I lose track of time. I lose track of her orgasms. She twines around me, her skin hot, her eyes glossy. My hands tug on her hair, and my lips crush hers, my teeth nipping at her neck, her earlobe, her jaw. The sounds she makes send me into another realm. My mind is a blurry haze of desire and love and passion.

And at last, after we come together one final time, I pull her close and whisper in her ear, “I love you. I’ve wanted to say that for so long.”

She runs a hand down my chest. “I love you. And I feel like I belong to you, and you belong to me.”

“That sounds about right. There’s something pretty spectacular about falling in love with your wife.”



*

A little later, after I rummage through the hotel fridge, I announce that we must go out to eat. “I’m starving, and I can’t subsist on peanuts.”

We dress and head outside on a summer night in Manhattan. “Show me around New York City, Mrs. Ellison.”

She does, and we extend our trip, staying for the weekend, taking in the sights. I meet her brother and his wife and kids, as well as her parents, since they’re back in town after a holiday. We get along fantastically. So well, in fact, that I make sure they know that when they’re in Paris next month, we want them at our wedding.





Epilogue





Elise



Twilight drapes over Montmartre. Strings of flickering lights hang from the iron posts that hug my courtyard.

That’s all I have for my wedding decorations, and that’s all I want. With the soft light fading above us in the sky, and the curving cobbled street beyond the front yard, this is the ideal setting.

Christian taps a spoon against a champagne glass, and all our guests quiet down. I stand next to him at the top of my steps, my arm around his waist. “Thank you so much for coming today and for joining us as we tie the knot again,” he says.

Our friends and family cheer, and the ceremony begins. There is no aisle to walk down, no flower girls tossing petals, no string quartet playing tunes. This is a simple ceremony, but already it’s my favorite one.

Because everyone who matters is here. Gathered in my small front yard, which blooms with August’s soft pink and pale-yellow snapdragons, are all the people who matter most to us. Joy holds hands with Griffin, Erik stands next to Veronica, my family is gathered close, and Christian’s mom is here as well as his father and his wife. Christian’s not close to his dad, but it still feels right that he’s present.

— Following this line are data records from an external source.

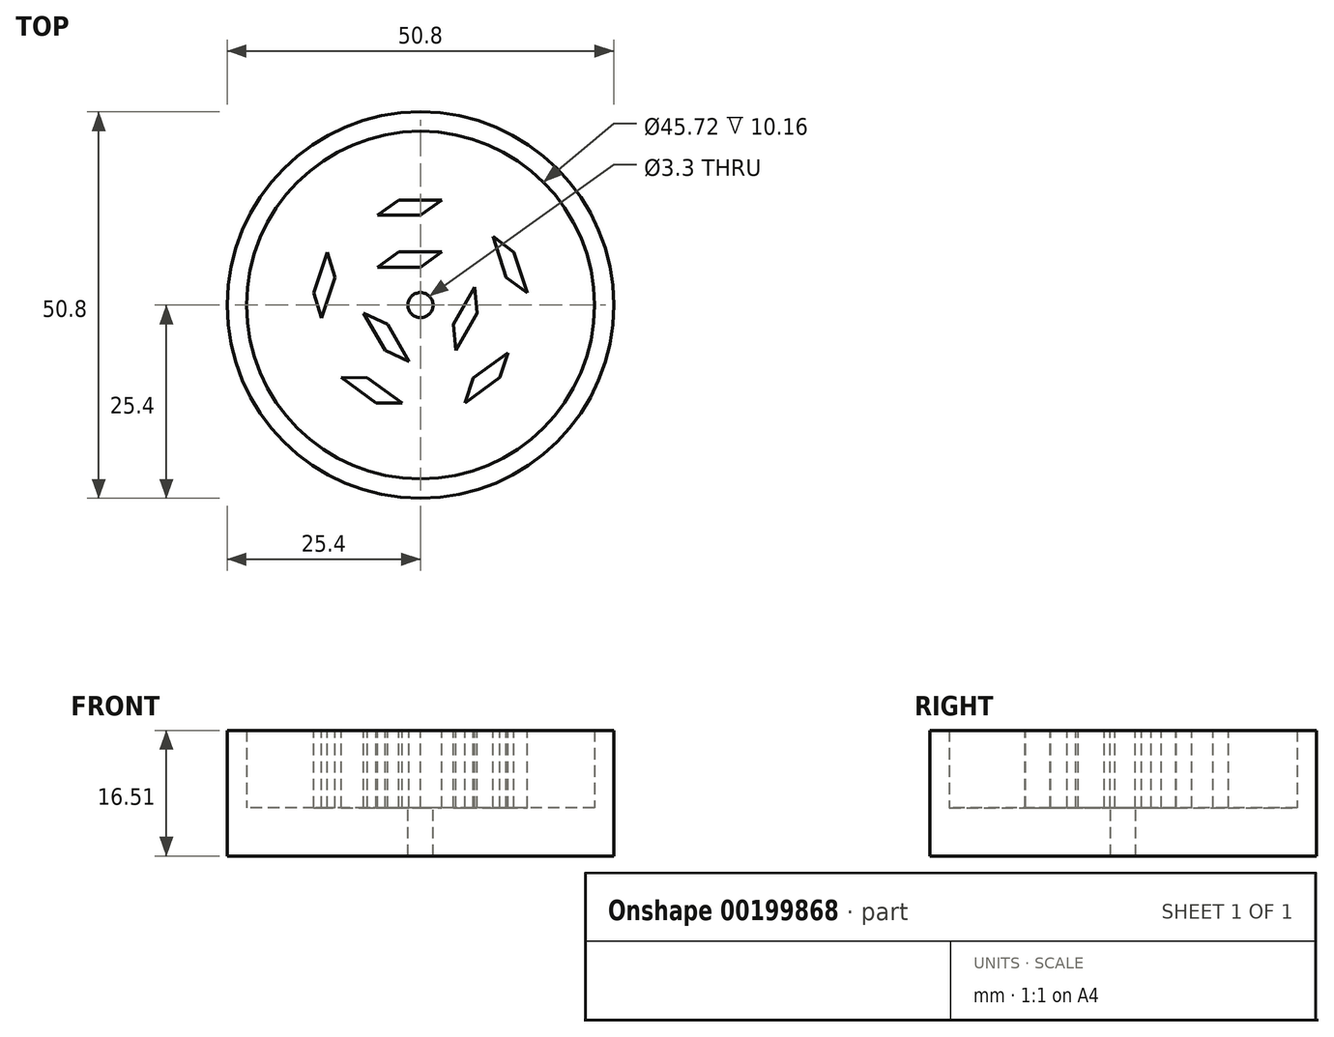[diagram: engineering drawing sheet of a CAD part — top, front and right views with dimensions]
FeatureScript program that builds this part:
annotation { "Feature Type Name" : "Feature", "Feature Type Description" : "" }
export const myFeature = defineFeature(function(context is Context, id is Id, definition is map)
    precondition{}
    {
        {
            var Q0;
            Q0=qCreatedBy(makeId("Top.planeOp"),FACE);
            var sketch = newSketch(context, id + "F0", { "sketchPlane" : qUnion([Q0])});
            skCircle(sketch, "E0", {"center": v(0, 0) * mm, "radius": 25.4 * mm});
            skSolve(sketch);
        }
        {
            var Q0;
            Q0=makeQuery(id+"F0.imprint","IMPRINT",FACE,{"disambiguationData":[TD([[makeQuery(id+"F0.imprint","IMPRINT",EDGE,{"derivedFrom":sQuery(id+"F0.wireOp",EDGE,"E0")}),1.0]])]});
            extrude(context, id + "F1", {"entities" : qUnion([Q0]), "depth" : 6.35 * mm});
        }
        {
            var Q0;
            Q0=makeQuery(id+"F1.opExtrude","CAP_FACE",FACE,{"disambiguationData":[OSD([sQuery(id+"F0.wireOp",EDGE,"E0")])],"isStart":false});
            var sketch = newSketch(context, id + "F2", { "sketchPlane" : qUnion([Q0])});
            skCircle(sketch, "E1", {"center": v(0, 0) * mm, "radius": 22.86 * mm});
            skSolve(sketch);
        }
        {
            var Q0;
            Q0=makeQuery(id+"F2.imprint","IMPRINT",FACE,{"disambiguationData":[TD([[makeQuery(id+"F2.imprint","IMPRINT",EDGE,{"derivedFrom":sQuery(id+"F2.wireOp",EDGE,"E1")}),1.0]])]});
            extrude(context, id + "F3", {"entities" : qUnion([Q0]), "operationType" : NewBodyOperationType.ADD, "depth" : 10.16 * mm});
        }
        {
            var Q0;
            Q0=makeQuery(id+"F3.opExtrude","CAP_FACE",FACE,{"disambiguationData":[OSD([sQuery(id+"F2.wireOp",EDGE,"E1")])],"isStart":false});
            var sketch = newSketch(context, id + "F4", { "sketchPlane" : qUnion([Q0])});
            skCircle(sketch, "E2", {"center": v(0, 0) * mm, "radius": 20.32 * mm});
            skCircle(sketch, "E3", {"center": v(0, 0) * mm, "radius": 1.65 * mm, "construction": true});
            skCircle(sketch, "E4.cCircle", {"center": v(0, 0) * mm, "radius": 1.53 * mm, "construction": true});
            skCircle(sketch, "E5", {"center": v(0, 0) * mm, "radius": 5 * mm, "construction": true});
            skCircle(sketch, "E6.0", {"center": v(0, 0) * mm, "radius": 7.53 * mm, "construction": true});
            skLineSegment(sketch, "E7", {"start": v(0, 5) * mm, "end": v(2.82, 6.98) * mm});
            skLineSegment(sketch, "E8", {"start": v(2.82, 6.98) * mm, "end": v(-2.82, 6.98) * mm});
            skLineSegment(sketch, "E9", {"start": v(-2.82, 6.98) * mm, "end": v(-5.64, 5) * mm});
            skLineSegment(sketch, "E10", {"start": v(-5.64, 5) * mm, "end": v(0, 5) * mm});
            skCircle(sketch, "E11", {"center": v(0, 0) * mm, "radius": 8.38 * mm, "construction": true});
            skCircle(sketch, "E12.0", {"center": v(0, 0) * mm, "radius": 10.92 * mm, "construction": true});
            skLineSegment(sketch, "E13", {"start": v(0, 8.56) * mm, "end": v(2.82, 10.55) * mm, "construction": true});
            skLineSegment(sketch, "E14", {"start": v(2.82, 10.55) * mm, "end": v(-2.82, 10.55) * mm, "construction": true});
            skLineSegment(sketch, "E15", {"start": v(-2.82, 10.55) * mm, "end": v(-5.64, 8.56) * mm, "construction": true});
            skLineSegment(sketch, "E16", {"start": v(-5.64, 8.56) * mm, "end": v(0, 8.56) * mm, "construction": true});
            skCircle(sketch, "E17", {"center": v(0, 0) * mm, "radius": 11.57 * mm, "construction": true});
            skCircle(sketch, "E18.0", {"center": v(0, 0) * mm, "radius": 14.1 * mm, "construction": true});
            skLineSegment(sketch, "E19", {"start": v(0, 11.83) * mm, "end": v(2.82, 13.82) * mm});
            skLineSegment(sketch, "E20", {"start": v(2.82, 13.82) * mm, "end": v(-2.82, 13.82) * mm});
            skLineSegment(sketch, "E21", {"start": v(-2.82, 13.82) * mm, "end": v(-5.64, 11.83) * mm});
            skLineSegment(sketch, "E22", {"start": v(-5.64, 11.83) * mm, "end": v(0, 11.83) * mm});
            skCircle(sketch, "E23", {"center": v(0, 0) * mm, "radius": 14.85 * mm});
            skCircle(sketch, "E24.0", {"center": v(0, 0) * mm, "radius": 17.39 * mm});
            skLineSegment(sketch, "E25", {"start": v(0, 15.17) * mm, "end": v(2.82, 17.16) * mm});
            skLineSegment(sketch, "E26", {"start": v(2.82, 17.16) * mm, "end": v(-2.82, 17.16) * mm});
            skLineSegment(sketch, "E27", {"start": v(-2.82, 17.16) * mm, "end": v(-5.64, 15.17) * mm, "construction": true});
            skLineSegment(sketch, "E28", {"start": v(-5.64, 15.17) * mm, "end": v(0, 15.17) * mm, "construction": true});
            skPoint(sketch, "E29", {"position": v(0, 17.16) * mm});
            skLineSegment(sketch, "E30", {"start": v(0, 0) * mm, "end": v(0, 26.22) * mm, "construction": true});
            skCircle(sketch, "E31.cCircle", {"center": v(0, 0) * mm, "radius": 1.7 * mm, "construction": true});
            skLineSegment(sketch, "E31.0", {"start": v(-2.95, -1.7) * mm, "end": v(0, 3.4) * mm, "construction": true});
            skLineSegment(sketch, "E31.1", {"start": v(0, 3.4) * mm, "end": v(2.95, -1.7) * mm, "construction": true});
            skLineSegment(sketch, "E31.2", {"start": v(2.95, -1.7) * mm, "end": v(-2.95, -1.7) * mm, "construction": true});
            skPoint(sketch, "E31.0.midPoint", {"position": v(-1.47, 0.85) * mm});
            skLineSegment(sketch, "E32.1.0", {"start": v(-11.86, 9.46) * mm, "end": v(-11.66, 12.9) * mm, "construction": true});
            skLineSegment(sketch, "E32.1.1", {"start": v(-15.37, 5.05) * mm, "end": v(-11.86, 9.46) * mm, "construction": true});
            skLineSegment(sketch, "E32.1.2", {"start": v(-15.17, 8.5) * mm, "end": v(-15.37, 5.05) * mm, "construction": true});
            skLineSegment(sketch, "E32.1.3", {"start": v(-11.66, 12.9) * mm, "end": v(-15.17, 8.5) * mm, "construction": true});
            skLineSegment(sketch, "E32.2.0", {"start": v(-14.79, -3.37) * mm, "end": v(-17.36, -1.07) * mm, "construction": true});
            skLineSegment(sketch, "E32.2.1", {"start": v(-13.53, -8.87) * mm, "end": v(-14.79, -3.37) * mm, "construction": true});
            skLineSegment(sketch, "E32.2.2", {"start": v(-16.1, -6.57) * mm, "end": v(-13.53, -8.87) * mm, "construction": true});
            skLineSegment(sketch, "E32.2.3", {"start": v(-17.36, -1.07) * mm, "end": v(-16.1, -6.57) * mm, "construction": true});
            skLineSegment(sketch, "E32.3.0", {"start": v(-6.58, -13.66) * mm, "end": v(-9.99, -14.24) * mm, "construction": true});
            skLineSegment(sketch, "E32.3.1", {"start": v(-1.5, -16.11) * mm, "end": v(-6.58, -13.66) * mm, "construction": true});
            skLineSegment(sketch, "E32.3.2", {"start": v(-4.9, -16.68) * mm, "end": v(-1.5, -16.11) * mm, "construction": true});
            skLineSegment(sketch, "E32.3.3", {"start": v(-9.99, -14.24) * mm, "end": v(-4.9, -16.68) * mm, "construction": true});
            skLineSegment(sketch, "E32.4.0", {"start": v(6.58, -13.66) * mm, "end": v(4.9, -16.68) * mm, "construction": true});
            skLineSegment(sketch, "E32.4.1", {"start": v(11.66, -11.22) * mm, "end": v(6.58, -13.66) * mm, "construction": true});
            skLineSegment(sketch, "E32.4.2", {"start": v(9.99, -14.24) * mm, "end": v(11.66, -11.22) * mm, "construction": true});
            skLineSegment(sketch, "E32.4.3", {"start": v(4.9, -16.68) * mm, "end": v(9.99, -14.24) * mm, "construction": true});
            skLineSegment(sketch, "E32.5.0", {"start": v(14.79, -3.37) * mm, "end": v(16.1, -6.57) * mm, "construction": true});
            skLineSegment(sketch, "E32.5.1", {"start": v(16.04, 2.12) * mm, "end": v(14.79, -3.37) * mm, "construction": true});
            skLineSegment(sketch, "E32.5.2", {"start": v(17.36, -1.07) * mm, "end": v(16.04, 2.12) * mm, "construction": true});
            skLineSegment(sketch, "E32.5.3", {"start": v(16.1, -6.57) * mm, "end": v(17.36, -1.07) * mm, "construction": true});
            skLineSegment(sketch, "E32.6.0", {"start": v(11.86, 9.46) * mm, "end": v(15.17, 8.5) * mm, "construction": true});
            skLineSegment(sketch, "E32.6.1", {"start": v(8.34, 13.87) * mm, "end": v(11.86, 9.46) * mm, "construction": true});
            skLineSegment(sketch, "E32.6.2", {"start": v(11.66, 12.9) * mm, "end": v(8.34, 13.87) * mm, "construction": true});
            skLineSegment(sketch, "E32.6.3", {"start": v(15.17, 8.5) * mm, "end": v(11.66, 12.9) * mm, "construction": true});
            skLineSegment(sketch, "E33.1.0", {"start": v(-8.56, 0) * mm, "end": v(-10.55, 2.82) * mm, "construction": true});
            skLineSegment(sketch, "E33.1.1", {"start": v(-10.55, 2.82) * mm, "end": v(-10.55, -2.82) * mm, "construction": true});
            skLineSegment(sketch, "E33.1.2", {"start": v(-8.56, -5.64) * mm, "end": v(-8.56, 0) * mm, "construction": true});
            skLineSegment(sketch, "E33.1.3", {"start": v(-10.55, -2.82) * mm, "end": v(-8.56, -5.64) * mm, "construction": true});
            skLineSegment(sketch, "E33.2.0", {"start": v(0, -8.56) * mm, "end": v(-2.82, -10.55) * mm, "construction": true});
            skLineSegment(sketch, "E33.2.1", {"start": v(-2.82, -10.55) * mm, "end": v(2.82, -10.55) * mm, "construction": true});
            skLineSegment(sketch, "E33.2.2", {"start": v(5.64, -8.56) * mm, "end": v(0, -8.56) * mm, "construction": true});
            skLineSegment(sketch, "E33.2.3", {"start": v(2.82, -10.55) * mm, "end": v(5.64, -8.56) * mm, "construction": true});
            skLineSegment(sketch, "E34.1.3.0", {"start": v(8.56, 0) * mm, "end": v(10.55, -2.82) * mm, "construction": true});
            skLineSegment(sketch, "E34.3.3.0", {"start": v(10.55, -2.82) * mm, "end": v(10.55, 2.82) * mm, "construction": true});
            skLineSegment(sketch, "E34.6.3.0", {"start": v(8.56, 5.64) * mm, "end": v(8.56, 0) * mm, "construction": true});
            skLineSegment(sketch, "E34.9.3.0", {"start": v(10.55, 2.82) * mm, "end": v(8.56, 5.64) * mm, "construction": true});
            skCircle(sketch, "E35", {"center": v(0, 0) * mm, "radius": 22.86 * mm});
            skLineSegment(sketch, "E36.1.0", {"start": v(-4.32, -2.5) * mm, "end": v(-7.46, -1.05) * mm});
            skLineSegment(sketch, "E36.1.1", {"start": v(-7.46, -1.05) * mm, "end": v(-4.64, -5.93) * mm});
            skLineSegment(sketch, "E36.1.2", {"start": v(-1.5, -7.38) * mm, "end": v(-4.32, -2.5) * mm});
            skLineSegment(sketch, "E36.1.3", {"start": v(-4.64, -5.93) * mm, "end": v(-1.5, -7.38) * mm});
            skLineSegment(sketch, "E36.2.0", {"start": v(4.32, -2.5) * mm, "end": v(4.64, -5.93) * mm});
            skLineSegment(sketch, "E36.2.1", {"start": v(4.64, -5.93) * mm, "end": v(7.46, -1.05) * mm});
            skLineSegment(sketch, "E36.2.2", {"start": v(7.14, 2.39) * mm, "end": v(4.32, -2.5) * mm});
            skLineSegment(sketch, "E36.2.3", {"start": v(7.46, -1.05) * mm, "end": v(7.14, 2.39) * mm});
            skLineSegment(sketch, "E37.1.0", {"start": v(-11.25, 3.66) * mm, "end": v(-12.27, 6.95) * mm});
            skLineSegment(sketch, "E37.1.1", {"start": v(-12.27, 6.95) * mm, "end": v(-14.02, 1.59) * mm});
            skLineSegment(sketch, "E37.1.2", {"start": v(-13, -1.7) * mm, "end": v(-11.25, 3.66) * mm});
            skLineSegment(sketch, "E37.1.3", {"start": v(-14.02, 1.59) * mm, "end": v(-13, -1.7) * mm});
            skLineSegment(sketch, "E37.2.0", {"start": v(-6.95, -9.57) * mm, "end": v(-10.4, -9.52) * mm});
            skLineSegment(sketch, "E37.2.1", {"start": v(-10.4, -9.52) * mm, "end": v(-5.84, -12.84) * mm});
            skLineSegment(sketch, "E37.2.2", {"start": v(-2.4, -12.89) * mm, "end": v(-6.95, -9.57) * mm});
            skLineSegment(sketch, "E37.2.3", {"start": v(-5.84, -12.84) * mm, "end": v(-2.4, -12.89) * mm});
            skLineSegment(sketch, "E37.3.0", {"start": v(6.95, -9.57) * mm, "end": v(5.84, -12.84) * mm});
            skLineSegment(sketch, "E37.3.1", {"start": v(5.84, -12.84) * mm, "end": v(10.4, -9.52) * mm});
            skLineSegment(sketch, "E37.3.2", {"start": v(11.52, -6.26) * mm, "end": v(6.95, -9.57) * mm});
            skLineSegment(sketch, "E37.3.3", {"start": v(10.4, -9.52) * mm, "end": v(11.52, -6.26) * mm});
            skLineSegment(sketch, "E37.4.0", {"start": v(11.25, 3.66) * mm, "end": v(14.02, 1.59) * mm});
            skLineSegment(sketch, "E37.4.1", {"start": v(14.02, 1.59) * mm, "end": v(12.27, 6.95) * mm});
            skLineSegment(sketch, "E37.4.2", {"start": v(9.5, 9.02) * mm, "end": v(11.25, 3.66) * mm});
            skLineSegment(sketch, "E37.4.3", {"start": v(12.27, 6.95) * mm, "end": v(9.5, 9.02) * mm});
            skSolve(sketch);
        }
        {
            var Q0;
            Q0=makeQuery(id+"F4.imprint","IMPRINT",FACE,{"disambiguationData":[TD([[makeQuery(id+"F4.imprint","IMPRINT",EDGE,{"derivedFrom":sQuery(id+"F4.wireOp",EDGE,"E2")}),-1.0]])]});
            var Q1;
            Q1=makeQuery(id+"F4.imprint","IMPRINT",FACE,{"disambiguationData":[TD([[makeQuery(id+"F4.imprint","IMPRINT",EDGE,{"derivedFrom":sQuery(id+"F4.wireOp",EDGE,"E23")}),-1.0]])]});
            var Q2;
            Q2=makeQuery(id+"F4.imprint","IMPRINT",FACE,{"disambiguationData":[TD([[makeQuery(id+"F4.imprint","IMPRINT",EDGE,{"derivedFrom":sQuery(id+"F4.wireOp",EDGE,"E7")}),-1.0]])]});
            var Q3;
            Q3=makeQuery(id+"F4.imprint","IMPRINT",FACE,{"disambiguationData":[TD([[makeQuery(id+"F4.imprint","IMPRINT",EDGE,{"derivedFrom":sQuery(id+"F4.wireOp",EDGE,"E2")}),1.0]])]});
            var Q4;
            {var subQ0=sQuery(id+"F4.wireOp",EDGE,"E26");Q4=makeQuery(id+"F4.imprint","IMPRINT",FACE,{"disambiguationData":[TD([[makeQuery(id+"F4.imprint","IMPRINT",EDGE,{"derivedFrom":subQ0}),-1.0]])]});}
            extrude(context, id + "F5", {"entities" : qUnion([Q0, Q1, Q2, Q3, Q4]), "operationType" : NewBodyOperationType.REMOVE, "oppositeDirection" : true, "depth" : 10.16 * mm});
        }
        {
            var Q0;
            Q0=makeQuery(id+"F5.boolean.opBoolean","MERGE",FACE,{"derivedFrom":[makeQuery(id+"F1.opExtrude","CAP_FACE",FACE,{"disambiguationData":[OSD([sQuery(id+"F0.wireOp",EDGE,"E0")])],"isStart":false}),makeQuery(id+"F5.opExtrude","CAP_FACE",FACE,{"disambiguationData":[OSD([sQuery(id+"F4.wireOp",EDGE,"E7"),sQuery(id+"F4.wireOp",EDGE,"E8"),sQuery(id+"F4.wireOp",EDGE,"E9"),sQuery(id+"F4.wireOp",EDGE,"E10"),sQuery(id+"F4.wireOp",EDGE,"E19"),sQuery(id+"F4.wireOp",EDGE,"E20"),sQuery(id+"F4.wireOp",EDGE,"E21"),sQuery(id+"F4.wireOp",EDGE,"E22"),sQuery(id+"F4.wireOp",EDGE,"E35"),sQuery(id+"F4.wireOp",EDGE,"E36.1.0"),sQuery(id+"F4.wireOp",EDGE,"E36.1.1"),sQuery(id+"F4.wireOp",EDGE,"E36.1.2"),sQuery(id+"F4.wireOp",EDGE,"E36.1.3"),sQuery(id+"F4.wireOp",EDGE,"E36.2.0"),sQuery(id+"F4.wireOp",EDGE,"E36.2.1"),sQuery(id+"F4.wireOp",EDGE,"E36.2.2"),sQuery(id+"F4.wireOp",EDGE,"E36.2.3"),sQuery(id+"F4.wireOp",EDGE,"E37.1.0"),sQuery(id+"F4.wireOp",EDGE,"E37.1.1"),sQuery(id+"F4.wireOp",EDGE,"E37.1.2"),sQuery(id+"F4.wireOp",EDGE,"E37.1.3"),sQuery(id+"F4.wireOp",EDGE,"E37.2.0"),sQuery(id+"F4.wireOp",EDGE,"E37.2.1"),sQuery(id+"F4.wireOp",EDGE,"E37.2.2"),sQuery(id+"F4.wireOp",EDGE,"E37.2.3"),sQuery(id+"F4.wireOp",EDGE,"E37.3.0"),sQuery(id+"F4.wireOp",EDGE,"E37.3.1"),sQuery(id+"F4.wireOp",EDGE,"E37.3.2"),sQuery(id+"F4.wireOp",EDGE,"E37.3.3"),sQuery(id+"F4.wireOp",EDGE,"E37.4.0"),sQuery(id+"F4.wireOp",EDGE,"E37.4.1"),sQuery(id+"F4.wireOp",EDGE,"E37.4.2"),sQuery(id+"F4.wireOp",EDGE,"E37.4.3")])],"isStart":false})]});
            var sketch = newSketch(context, id + "F6", { "sketchPlane" : qUnion([Q0])});
            skCircle(sketch, "E38.0", {"center": v(0, 0) * mm, "radius": 22.86 * mm});
            skCircle(sketch, "E39", {"center": v(0, 0) * mm, "radius": 25.4 * mm});
            skSolve(sketch);
        }
        {
            var Q0;
            Q0=makeQuery(id+"F6.imprint","IMPRINT",FACE,{"disambiguationData":[TD([[makeQuery(id+"F6.imprint","IMPRINT",EDGE,{"derivedFrom":sQuery(id+"F6.wireOp",EDGE,"E38.0")}),-1.0]])]});
            extrude(context, id + "F7", {"entities" : qUnion([Q0]), "operationType" : NewBodyOperationType.ADD, "depth" : 10.16 * mm});
        }
        {
            var Q0;
            Q0=makeQuery(id+"F5.boolean.opBoolean","MERGE",FACE,{"derivedFrom":[makeQuery(id+"F1.opExtrude","CAP_FACE",FACE,{"disambiguationData":[OSD([sQuery(id+"F0.wireOp",EDGE,"E0")])],"isStart":false}),makeQuery(id+"F5.opExtrude","CAP_FACE",FACE,{"disambiguationData":[OSD([sQuery(id+"F4.wireOp",EDGE,"E7"),sQuery(id+"F4.wireOp",EDGE,"E8"),sQuery(id+"F4.wireOp",EDGE,"E9"),sQuery(id+"F4.wireOp",EDGE,"E10"),sQuery(id+"F4.wireOp",EDGE,"E19"),sQuery(id+"F4.wireOp",EDGE,"E20"),sQuery(id+"F4.wireOp",EDGE,"E21"),sQuery(id+"F4.wireOp",EDGE,"E22"),sQuery(id+"F4.wireOp",EDGE,"E35"),sQuery(id+"F4.wireOp",EDGE,"E36.1.0"),sQuery(id+"F4.wireOp",EDGE,"E36.1.1"),sQuery(id+"F4.wireOp",EDGE,"E36.1.2"),sQuery(id+"F4.wireOp",EDGE,"E36.1.3"),sQuery(id+"F4.wireOp",EDGE,"E36.2.0"),sQuery(id+"F4.wireOp",EDGE,"E36.2.1"),sQuery(id+"F4.wireOp",EDGE,"E36.2.2"),sQuery(id+"F4.wireOp",EDGE,"E36.2.3"),sQuery(id+"F4.wireOp",EDGE,"E37.1.0"),sQuery(id+"F4.wireOp",EDGE,"E37.1.1"),sQuery(id+"F4.wireOp",EDGE,"E37.1.2"),sQuery(id+"F4.wireOp",EDGE,"E37.1.3"),sQuery(id+"F4.wireOp",EDGE,"E37.2.0"),sQuery(id+"F4.wireOp",EDGE,"E37.2.1"),sQuery(id+"F4.wireOp",EDGE,"E37.2.2"),sQuery(id+"F4.wireOp",EDGE,"E37.2.3"),sQuery(id+"F4.wireOp",EDGE,"E37.3.0"),sQuery(id+"F4.wireOp",EDGE,"E37.3.1"),sQuery(id+"F4.wireOp",EDGE,"E37.3.2"),sQuery(id+"F4.wireOp",EDGE,"E37.3.3"),sQuery(id+"F4.wireOp",EDGE,"E37.4.0"),sQuery(id+"F4.wireOp",EDGE,"E37.4.1"),sQuery(id+"F4.wireOp",EDGE,"E37.4.2"),sQuery(id+"F4.wireOp",EDGE,"E37.4.3")])],"isStart":false})]});
            var sketch = newSketch(context, id + "F8", { "sketchPlane" : qUnion([Q0])});
            skCircle(sketch, "E40", {"center": v(0, 0) * mm, "radius": 1.65 * mm});
            skSolve(sketch);
        }
        {
            var Q0;
            Q0=makeQuery(id+"F8.imprint","IMPRINT",FACE,{"disambiguationData":[TD([[makeQuery(id+"F8.imprint","IMPRINT",EDGE,{"derivedFrom":sQuery(id+"F8.wireOp",EDGE,"E40")}),1.0]])]});
            extrude(context, id + "F9", {"entities" : qUnion([Q0]), "operationType" : NewBodyOperationType.REMOVE, "endBound" : BoundingType.UP_TO_NEXT, "oppositeDirection" : true, "depth" : 25.4 * mm});
        }
    });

The officiant clears his throat and marries us once again. This ceremony is nearly as fast as our first one, but it’s better because we can finally say out loud how we feel.

“I promise to love you, cherish you, and adore you for as long as we both shall live,” I tell him, and Christian says the same words to me.

“Kiss the bride, finally, will ya?”

Christian laughs at his brother’s directive, then says to me, “I’ll keep doing that for the rest of my life.”

He kisses me under the twilight sky on our street, in front of my home, where we now live together.

I loop my hands around his neck, and I’m still holding a bouquet of flowers, tied together with a slim rope. It’s a true hodgepodge, with a few roses, some stargazer lilies, a couple of daisies, and some zinnias. This melting pot of petals is courtesy of my new blog readers, the ones who follow my occasional posts about flowers. They didn’t send me a perfume bottle, and I didn’t want one. Instead they chose the flowers for my bouquet. Lilies for beauty, daisies for innocence, roses for love, and zinnias for lasting affection. I love that it’s completely haphazard and completely meaningful in a whole new way.